Ahead of Amanda Knox's retrial, David Barrett charts the media and general public's fascination by women who transgress - often at the expense of the victim - particularly if they kill, or are accused of doing so.
Amanda Knox, Meredith Kercher
© Reuters/PA
The impending retrial for the murder of British student Meredith Kercher fills many court-watchers with dread, myself included.

Details of the crime are horrific enough. But during the lengthy court processes which we have already witnessed, my discomfort was intensified by the obsession with Amanda Knox.

The photogenic young American, now 25, was convicted and then acquitted of the 2007 murder. She received more sympathy than most suspects who have ever stood in the dock on such a serious charge.

The media pack which followed the Italian trial would often comment on Knox's apparent frailty; the "stress" she was suffering or whether she looked "pale". It made me gag.

Amanda Knox
© The Associated PressAmanda Knox
It's a difficulty with which any professional and humane court reporter is familiar: how do you keep the victim, who is absent, visible in the very human drama that is a murder trial?

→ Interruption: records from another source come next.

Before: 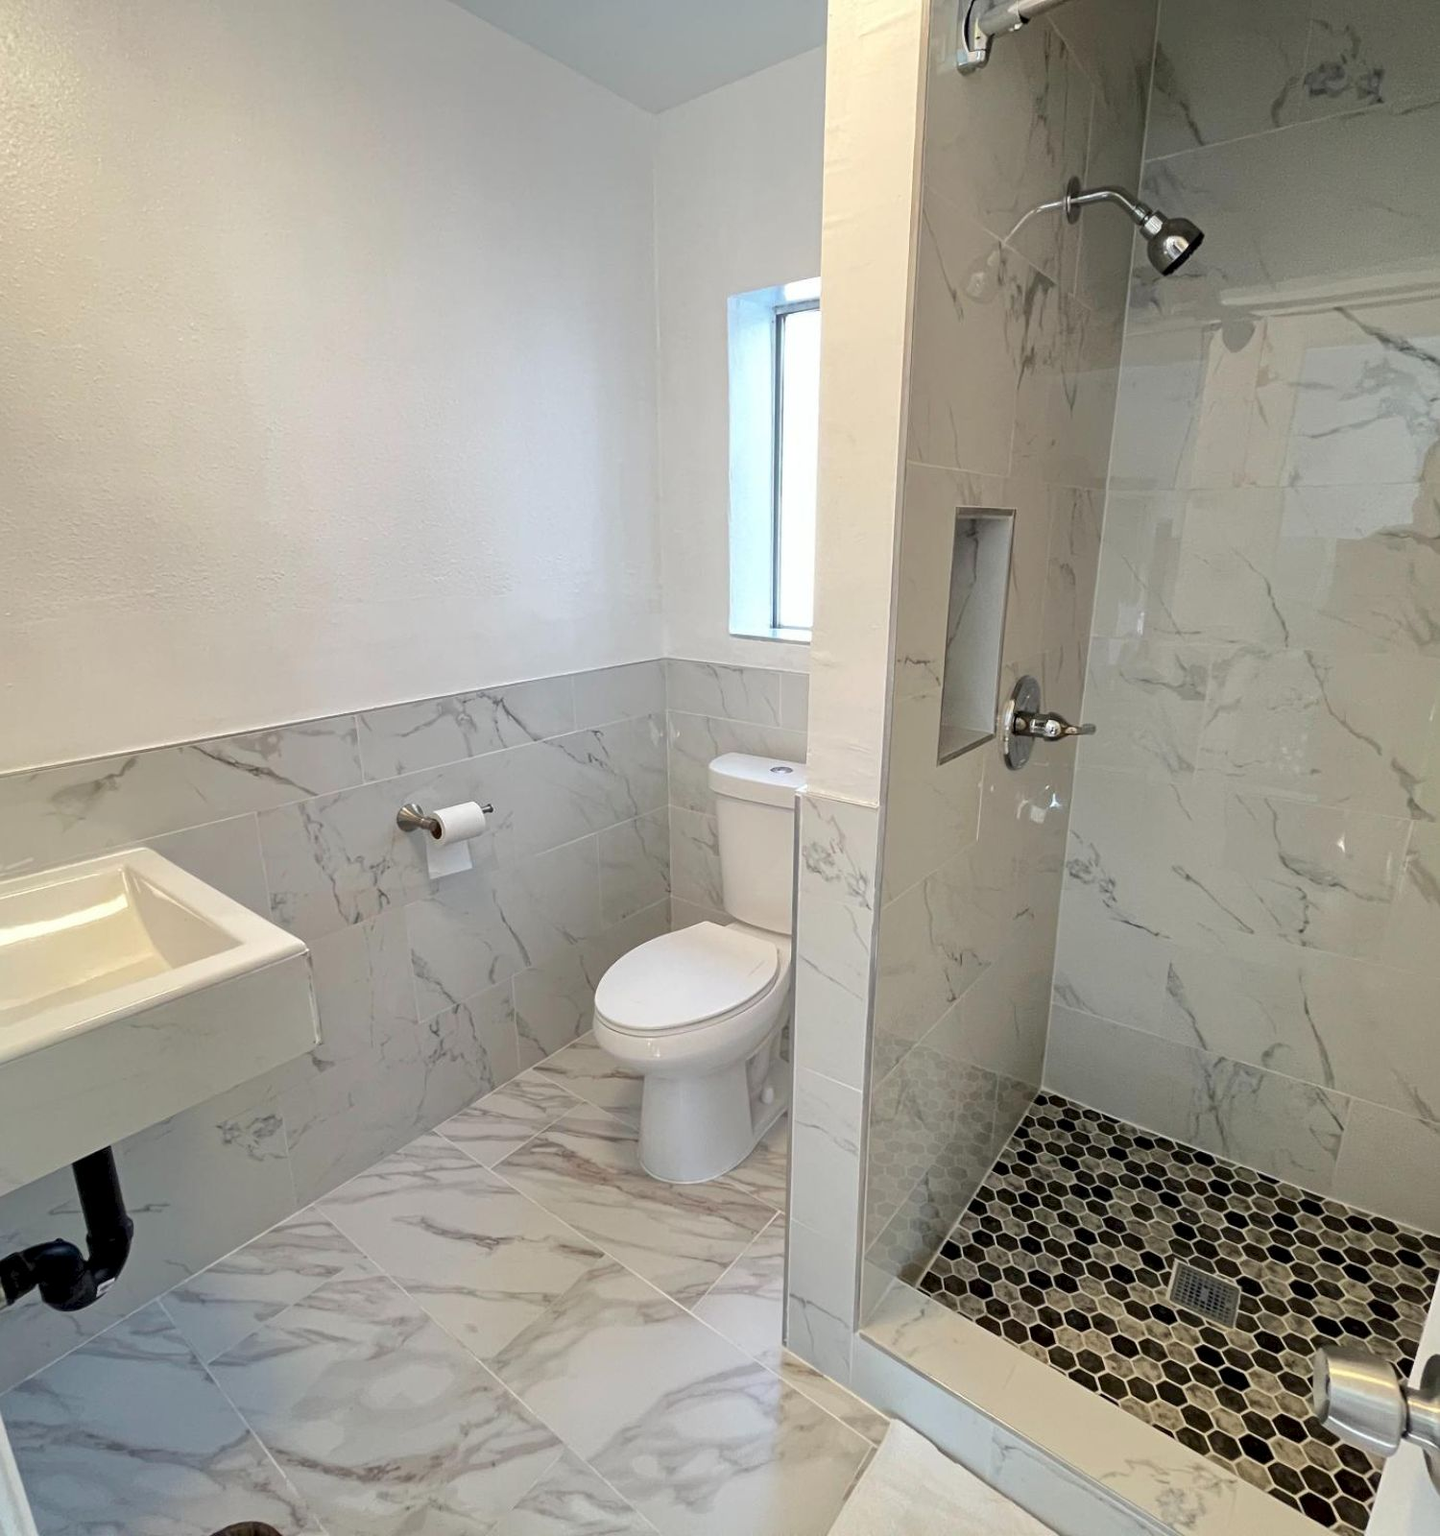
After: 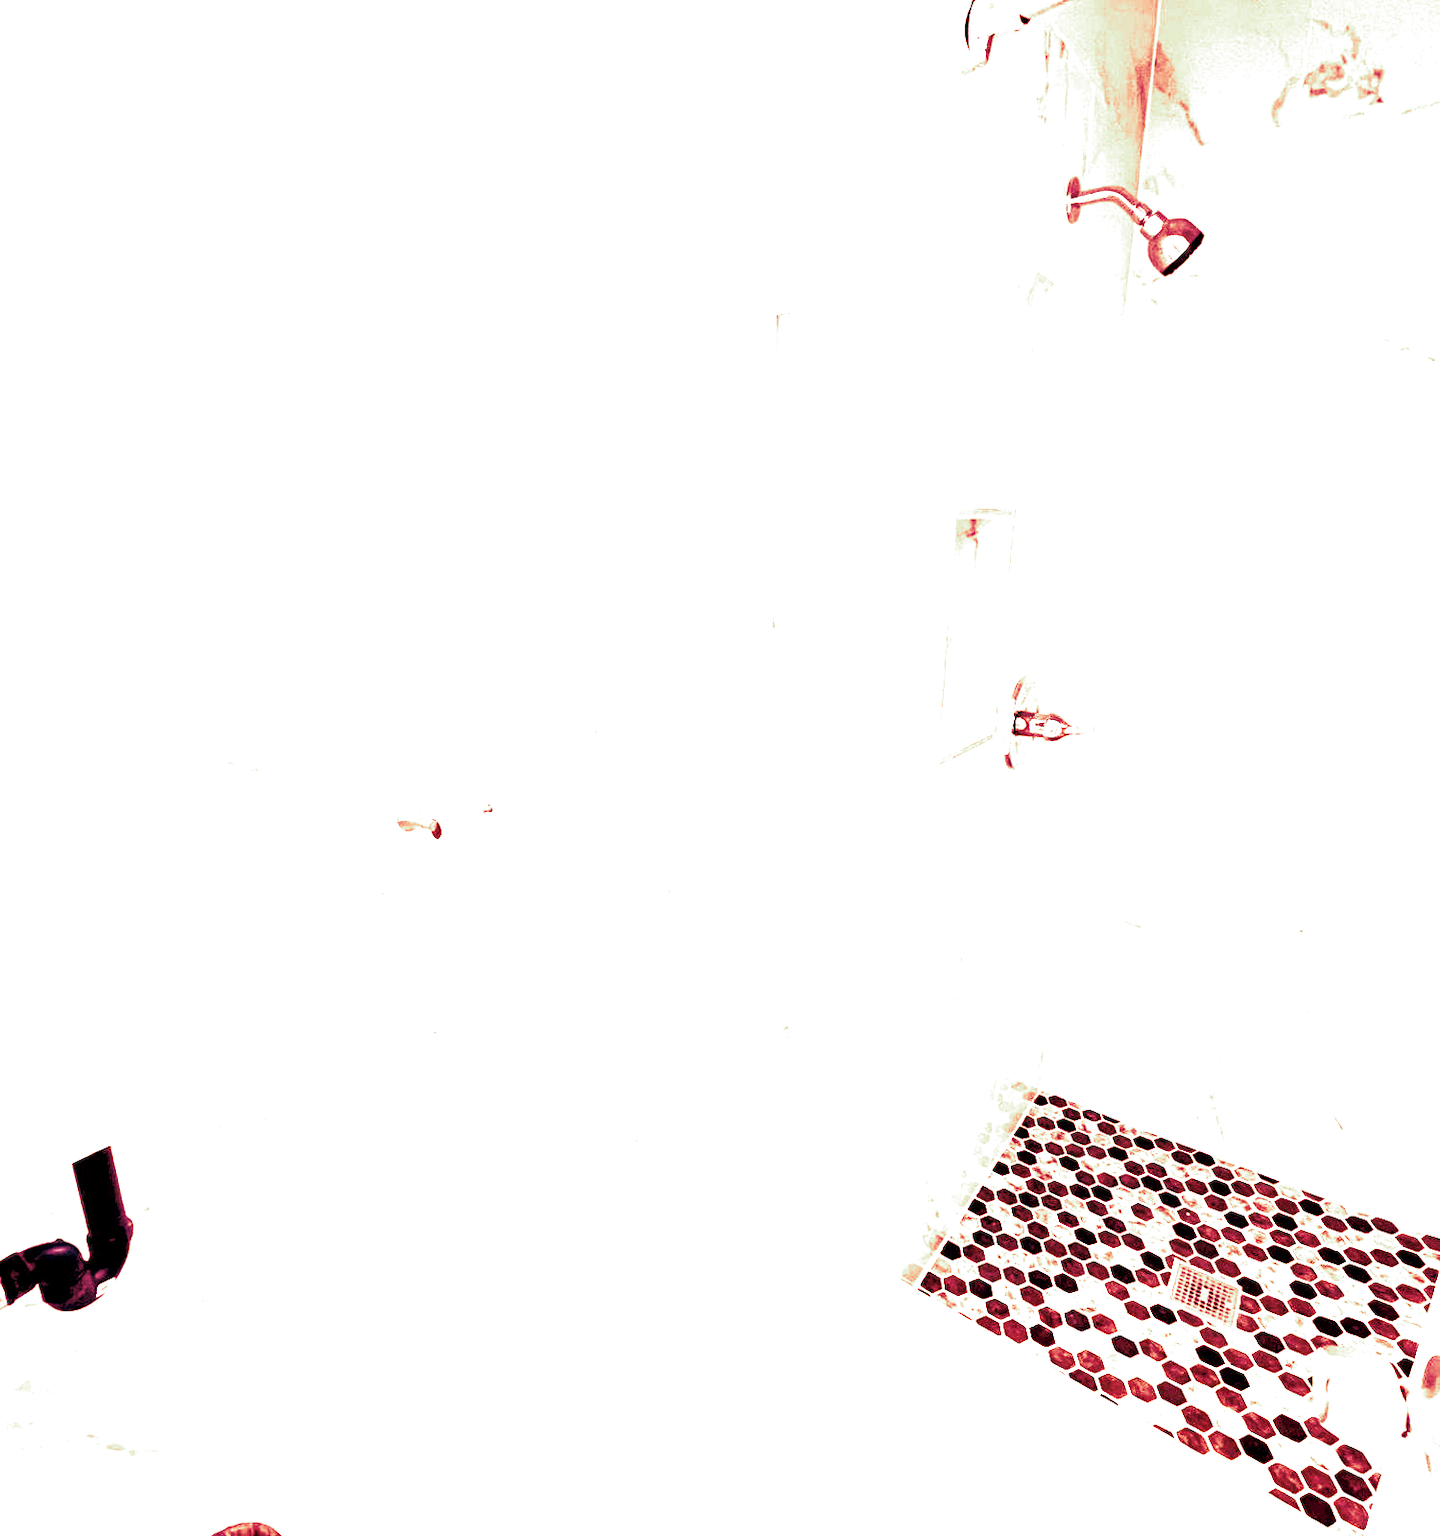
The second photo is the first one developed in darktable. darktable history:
split-toning: shadows › hue 290.82°, shadows › saturation 0.34, highlights › saturation 0.38, balance 0, compress 50%
color contrast: blue-yellow contrast 0.62
white balance: red 4.26, blue 1.802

Is it appropriate to pay more attention to the suspect than to the issue at hand; namely, securing justice on behalf of a person whose life has been taken from them? I say it is not, although I can understand why it happens.

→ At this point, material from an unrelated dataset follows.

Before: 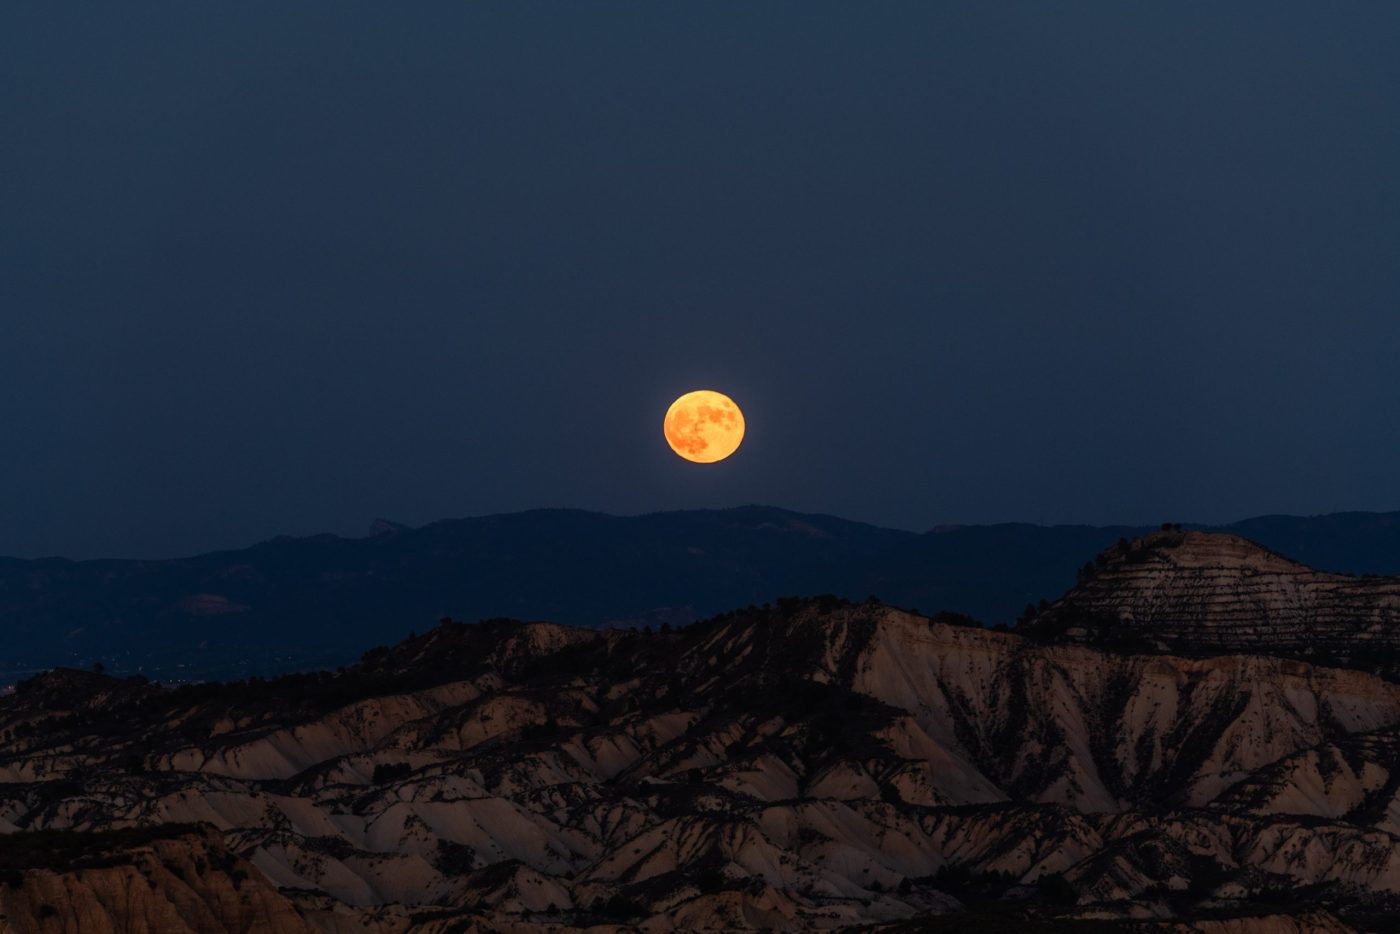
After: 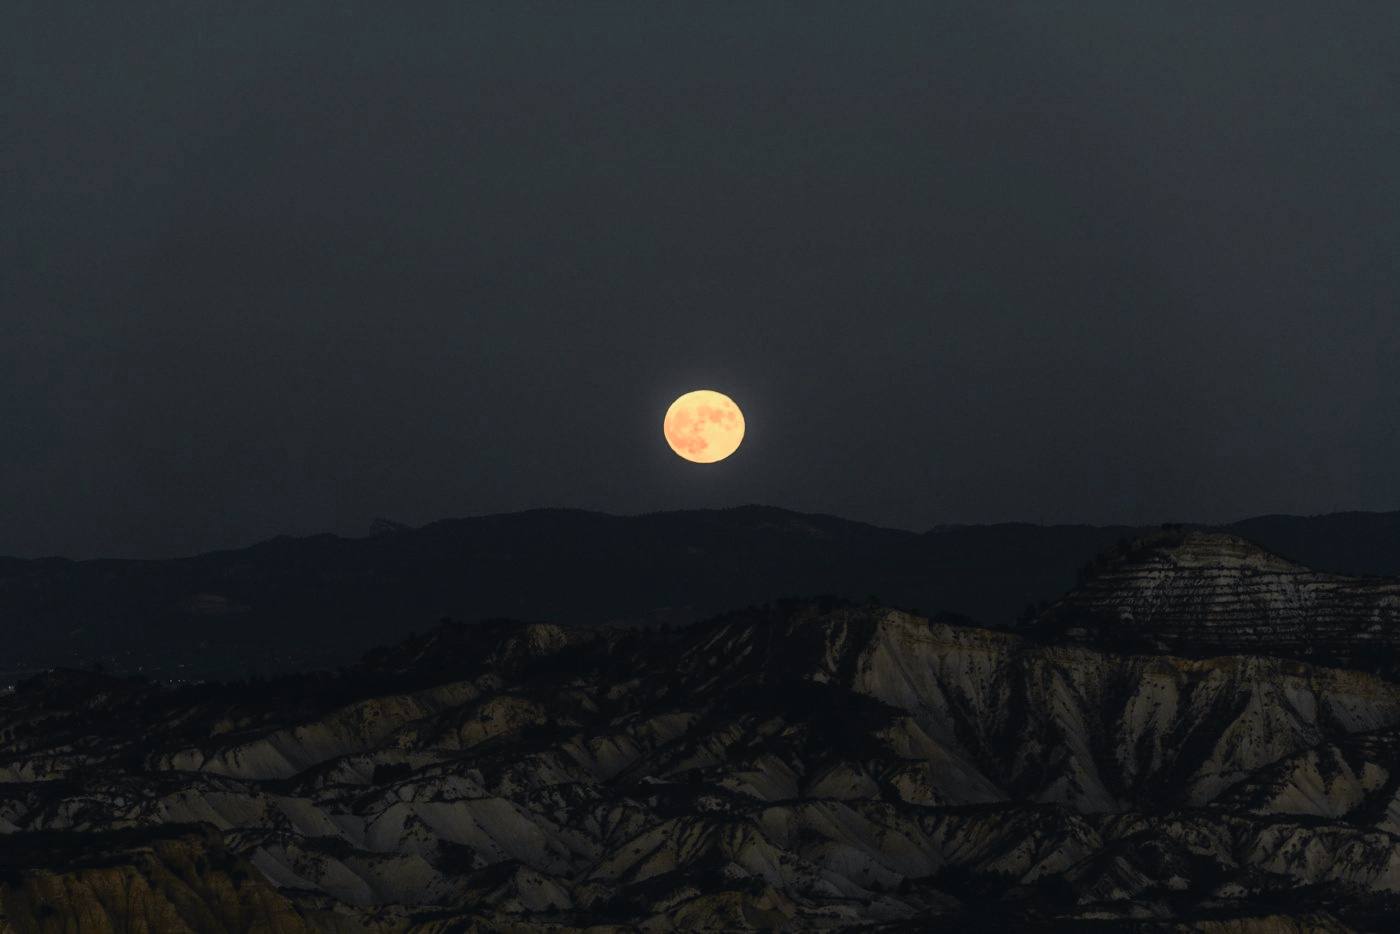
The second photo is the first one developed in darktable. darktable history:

Knox is not the first female defendant to attract attention in this way.

The media, and therefore the public at large, are fascinated by a woman who transgresses, particularly if they kill.

Myra Hindley remains the supreme example - "the most evil woman in Britain" - who was a hate figure from her arrest in 1965 to her death in 2002.
© PAMyra Hindley, and her partner Ian Brady, were responsible for the murders of five youngsters in the 1960s
We do find ourselves asking how a woman could stand and watch a little girl beg for her life, and her mummy, as 10-year-old Lesley Ann Downey did when the Moors Murderers raped and strangled her on Boxing Day 1964.

Rose West, who with husband Fred murdered 10 women, and Beverley Allitt, the "Angel of Death" who was given 13 life sentences in 1993 for murdering four children and other crimes, are but two other examples.

Maxine Carr, who gave her killer boyfriend Ian Huntley a false alibi in the 2002 Soham murders, has been equally vilified even though she played no part in the murders themselves.

Female murderers remain forever young: while they rot in Holloway, their mug shots stand still in time.

It's the contradiction that captures our imaginations: a member of the female sex, who can give life, committing a crime in which life is taken.

When the Italian prosecutors again attempt to secure a conviction for that tragic murder in Perugia we will have to get used to seeing Knox's face on a daily basis once more. But let's ensure that Meredith remains at forefront of all our minds.